What to do when you’re having a bad run
It’s cold, it’s raining, your leg hurts, and you’re only 5 miles into your long-run. What do you do?
Every runner has a bad run from time to time, we’ve just got to deal with it correctly. While it’s easy to throw in the towel and walk home, chances are you’ll regret it later on.
“Pain is temporary. It may last a minute, or an hour, or a day, or a year, but eventually it will subside, and something else will take its place. If I quit, however, it lasts forever.” – Lance Armstrong
This article will dive deep into what to do when you’re having a bad run. And as you may have figured by now, the answer does not lie with quitting, unless you genuinely have to.
Say NO to the negative self-talk
Mile six and it begins, that negative self-talk. That voice that tells you to give up, tells you your training isn’t worth it, and that you’ll never be as fast as you want to be. What do you do?
- Acknowledge it
Acknowledging the negative self-talk is the first step. No matter how loud you turn up your music, or try to refocus your mind, it will come back. Understand where this negative self-talk is coming from. Maybe you missed out on a few hours of sleep, perhaps you didn’t eat enough before your run, or maybe you’re beginning to overtrain.
- Channel it
Take this negative self-talk and use it to fuel your run. Prove that inner voice wrong. So what, it’s telling you to give up? Use that as motivation to keep going, every step of the way. The more it talks, the more fuel you’re adding to the fire.
“It’s very hard, in the beginning, to understand that the whole idea is not to beat the other runners. Eventually, you learn that the competition is against the little voice inside you that wants you to quit.” – George Sheehan
Overcoming this negative self-talk and proving yourself right develops mental and physical strength – essential for faster and stronger running.
Easier than it sounds, you’ve got to dig deep and push through your run when the going gets tough. Whether it be an easy run, long run, or interval session you’ve got to find it in you to get it done.

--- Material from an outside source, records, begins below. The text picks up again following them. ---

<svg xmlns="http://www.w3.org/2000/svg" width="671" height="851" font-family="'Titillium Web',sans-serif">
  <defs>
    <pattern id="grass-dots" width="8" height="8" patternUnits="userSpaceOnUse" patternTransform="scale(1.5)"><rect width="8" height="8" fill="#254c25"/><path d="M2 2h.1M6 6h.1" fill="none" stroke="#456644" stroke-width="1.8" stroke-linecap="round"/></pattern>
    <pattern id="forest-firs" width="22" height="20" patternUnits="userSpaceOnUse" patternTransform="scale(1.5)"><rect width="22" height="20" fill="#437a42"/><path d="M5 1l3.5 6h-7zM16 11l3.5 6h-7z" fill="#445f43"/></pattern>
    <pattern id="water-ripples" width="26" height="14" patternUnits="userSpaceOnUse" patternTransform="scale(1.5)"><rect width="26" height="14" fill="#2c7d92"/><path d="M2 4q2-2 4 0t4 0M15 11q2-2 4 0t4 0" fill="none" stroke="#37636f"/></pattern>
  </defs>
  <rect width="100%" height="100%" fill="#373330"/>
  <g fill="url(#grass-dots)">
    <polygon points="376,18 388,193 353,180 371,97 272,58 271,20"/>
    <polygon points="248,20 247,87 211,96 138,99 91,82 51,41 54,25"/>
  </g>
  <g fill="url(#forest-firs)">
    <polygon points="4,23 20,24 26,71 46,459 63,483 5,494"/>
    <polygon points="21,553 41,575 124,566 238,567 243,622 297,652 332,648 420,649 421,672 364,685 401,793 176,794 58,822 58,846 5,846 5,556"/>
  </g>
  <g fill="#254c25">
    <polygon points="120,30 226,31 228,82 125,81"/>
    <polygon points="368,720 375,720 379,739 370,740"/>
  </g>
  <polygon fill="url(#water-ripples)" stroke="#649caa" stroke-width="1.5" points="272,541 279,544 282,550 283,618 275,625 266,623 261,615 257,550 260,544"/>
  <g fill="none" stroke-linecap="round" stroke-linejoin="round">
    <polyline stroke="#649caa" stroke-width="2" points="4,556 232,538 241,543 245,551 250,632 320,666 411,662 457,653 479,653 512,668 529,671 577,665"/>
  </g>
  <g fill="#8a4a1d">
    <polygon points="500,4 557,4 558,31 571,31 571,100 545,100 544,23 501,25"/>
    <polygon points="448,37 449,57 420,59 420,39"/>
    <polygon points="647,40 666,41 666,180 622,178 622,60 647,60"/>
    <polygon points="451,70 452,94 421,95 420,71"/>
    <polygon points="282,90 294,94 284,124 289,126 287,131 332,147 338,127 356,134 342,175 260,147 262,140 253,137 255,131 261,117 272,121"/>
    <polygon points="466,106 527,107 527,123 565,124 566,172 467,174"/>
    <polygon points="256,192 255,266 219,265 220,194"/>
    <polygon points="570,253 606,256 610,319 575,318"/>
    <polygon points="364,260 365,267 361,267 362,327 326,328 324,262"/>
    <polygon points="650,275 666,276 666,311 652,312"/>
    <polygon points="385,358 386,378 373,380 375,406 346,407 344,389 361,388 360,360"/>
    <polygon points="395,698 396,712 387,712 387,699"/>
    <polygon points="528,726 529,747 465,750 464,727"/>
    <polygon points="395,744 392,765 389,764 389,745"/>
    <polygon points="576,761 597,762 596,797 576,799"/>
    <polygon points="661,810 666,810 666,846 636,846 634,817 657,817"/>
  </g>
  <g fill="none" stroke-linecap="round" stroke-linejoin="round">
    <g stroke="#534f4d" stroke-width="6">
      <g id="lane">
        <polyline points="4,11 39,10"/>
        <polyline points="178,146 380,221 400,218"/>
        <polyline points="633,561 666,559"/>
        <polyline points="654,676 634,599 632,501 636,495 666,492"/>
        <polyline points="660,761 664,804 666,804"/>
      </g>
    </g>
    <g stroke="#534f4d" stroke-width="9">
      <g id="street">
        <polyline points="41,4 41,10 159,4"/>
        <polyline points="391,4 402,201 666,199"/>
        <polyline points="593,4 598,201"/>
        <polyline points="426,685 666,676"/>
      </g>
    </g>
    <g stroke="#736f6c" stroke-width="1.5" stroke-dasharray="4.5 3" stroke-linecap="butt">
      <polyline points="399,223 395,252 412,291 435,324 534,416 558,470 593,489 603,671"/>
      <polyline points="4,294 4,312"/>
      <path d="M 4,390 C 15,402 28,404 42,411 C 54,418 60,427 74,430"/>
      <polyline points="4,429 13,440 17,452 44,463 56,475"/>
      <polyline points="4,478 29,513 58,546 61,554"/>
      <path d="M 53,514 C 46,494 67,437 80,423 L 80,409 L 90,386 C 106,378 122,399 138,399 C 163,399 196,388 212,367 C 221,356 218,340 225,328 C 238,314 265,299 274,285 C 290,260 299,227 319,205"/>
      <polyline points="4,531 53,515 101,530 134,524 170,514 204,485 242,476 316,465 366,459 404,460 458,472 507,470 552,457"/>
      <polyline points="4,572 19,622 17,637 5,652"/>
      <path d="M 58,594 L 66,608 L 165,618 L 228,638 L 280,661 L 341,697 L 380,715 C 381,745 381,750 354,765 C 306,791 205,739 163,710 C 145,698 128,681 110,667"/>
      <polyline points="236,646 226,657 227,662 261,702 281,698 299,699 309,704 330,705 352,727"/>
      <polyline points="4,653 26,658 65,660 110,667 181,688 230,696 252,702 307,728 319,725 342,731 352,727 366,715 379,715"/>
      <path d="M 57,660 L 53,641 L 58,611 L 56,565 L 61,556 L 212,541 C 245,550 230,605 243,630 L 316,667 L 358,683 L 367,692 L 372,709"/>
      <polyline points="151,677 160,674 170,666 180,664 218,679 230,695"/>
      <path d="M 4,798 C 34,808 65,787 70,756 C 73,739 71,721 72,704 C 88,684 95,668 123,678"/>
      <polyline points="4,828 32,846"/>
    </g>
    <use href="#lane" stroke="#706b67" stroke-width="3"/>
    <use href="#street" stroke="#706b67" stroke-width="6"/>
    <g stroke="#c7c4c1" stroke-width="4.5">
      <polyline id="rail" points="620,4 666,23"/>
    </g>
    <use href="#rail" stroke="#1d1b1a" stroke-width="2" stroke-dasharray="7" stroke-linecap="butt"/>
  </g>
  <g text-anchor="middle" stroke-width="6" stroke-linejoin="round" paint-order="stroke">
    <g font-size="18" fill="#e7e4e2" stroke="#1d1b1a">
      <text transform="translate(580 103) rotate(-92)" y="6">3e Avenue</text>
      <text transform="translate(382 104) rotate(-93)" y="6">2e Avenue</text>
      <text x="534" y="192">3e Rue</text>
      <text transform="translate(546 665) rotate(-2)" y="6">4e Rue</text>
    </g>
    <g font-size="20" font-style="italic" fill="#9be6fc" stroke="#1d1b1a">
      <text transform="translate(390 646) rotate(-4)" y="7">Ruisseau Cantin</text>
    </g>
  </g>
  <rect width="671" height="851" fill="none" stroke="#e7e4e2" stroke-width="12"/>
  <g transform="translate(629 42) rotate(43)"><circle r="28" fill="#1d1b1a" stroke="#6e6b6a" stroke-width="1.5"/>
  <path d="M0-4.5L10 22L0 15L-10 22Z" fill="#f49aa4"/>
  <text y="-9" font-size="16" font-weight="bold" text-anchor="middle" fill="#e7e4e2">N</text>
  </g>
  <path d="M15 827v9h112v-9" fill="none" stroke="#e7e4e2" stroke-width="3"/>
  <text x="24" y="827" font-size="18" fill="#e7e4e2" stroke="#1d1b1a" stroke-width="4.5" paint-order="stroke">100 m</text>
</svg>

Tip: Trick your mind by telling it that this is your last mile each mile until you finish
Remind yourself what you’re training for
Reminding yourself of your goals and what you’re training for is a great way to increase your motivation. Calling it quits and ditching your run early will not get you to the finish line of a marathon. In fact, it will develop weak mental strength and more than likely cause you to do it again, and again.
Tip: Set clear training goals and remind yourself of these when you have a bad run. At the end of the day, it’s all down to you to achieve these goals.
Play a motivational playlist
Nothing quite beats a motivational playlist to push you through those gruelling last few miles. From Kelly Clarkson to Daft Punk, fill your playlist with motivational songs to fire up your run. Heck, why not play them before your run too! Here are a few noteworthy mentions to include in your playlist:
- Kelly Clarkson – Stronger
- Daft Punk – Harder, Better, Faster, Stronger
- Fatboy Slim – Right here, right now
- Nelly – Heart of a champion
- Drake – Started from the bottom
Know when to throw in the towel
A smart runner will always beat an injured runner. Always remember that. Sometimes there are real reasons to quit, and we must accept that. Maybe you’ve got an unusual pain in your knee, shin, or foot? If it doesn’t go away within the next couple miles, you’re better off throwing in the towel and sitting this one out.
Chances are, running through musculoskeletal pain will cause more harm than good – it may even lead to injury. As stubborn as us runners are, knowing our body and knowing when to quit can do us a whole world of good – and a whole load of time saved from being sidelined.